What do these abusers have in common? The ones from sports, from Hollywood, from politics? Together, they are rich, and they are famous, and they are surrounded by yes men to tell them how wonderful they are. Many of them are physically imposing. The women, they seem to believe, are lesser beings. After all, who's going to believe them?

More and more, you can compare the athletes of America to the politicians and the deal-makers of Hollywood. All have entitlement. All have power. Most of them have excuses.

Bill Cosby. Matt Lauer. Harvey Weinstein.

It is not new. It is not excused.
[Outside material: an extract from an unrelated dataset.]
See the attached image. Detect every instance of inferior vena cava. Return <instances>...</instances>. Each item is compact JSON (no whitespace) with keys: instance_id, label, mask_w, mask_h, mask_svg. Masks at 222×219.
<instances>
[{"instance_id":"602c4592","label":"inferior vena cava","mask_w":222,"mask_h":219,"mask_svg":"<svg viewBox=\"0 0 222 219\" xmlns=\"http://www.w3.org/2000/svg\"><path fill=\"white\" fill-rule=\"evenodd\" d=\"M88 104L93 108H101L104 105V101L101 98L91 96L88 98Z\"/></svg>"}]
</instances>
It is not a private affair. It is the continuing misuse of women in today's society, and it is an epidemic. These are wives. These are mothers. And the extent of how women are subject to the rage and the whims of such men is a shame.

The thing is, a man doesn't have to be rich or powerful to harass and abuse women. It happens at every level of society. Lately, however, the epidemic seems to highlight men who should know better, men who are well-off and admired enough that they should not fall into the pattern..

Louis C.K. Stan Lee. Kevin Spacey.

Do you grow weary of the constance headlines? Does each one take a bit more from the world we know? It is a disgrace, and too often, we sit by. We watch the NFLPA rush to defend these men instead of turning away.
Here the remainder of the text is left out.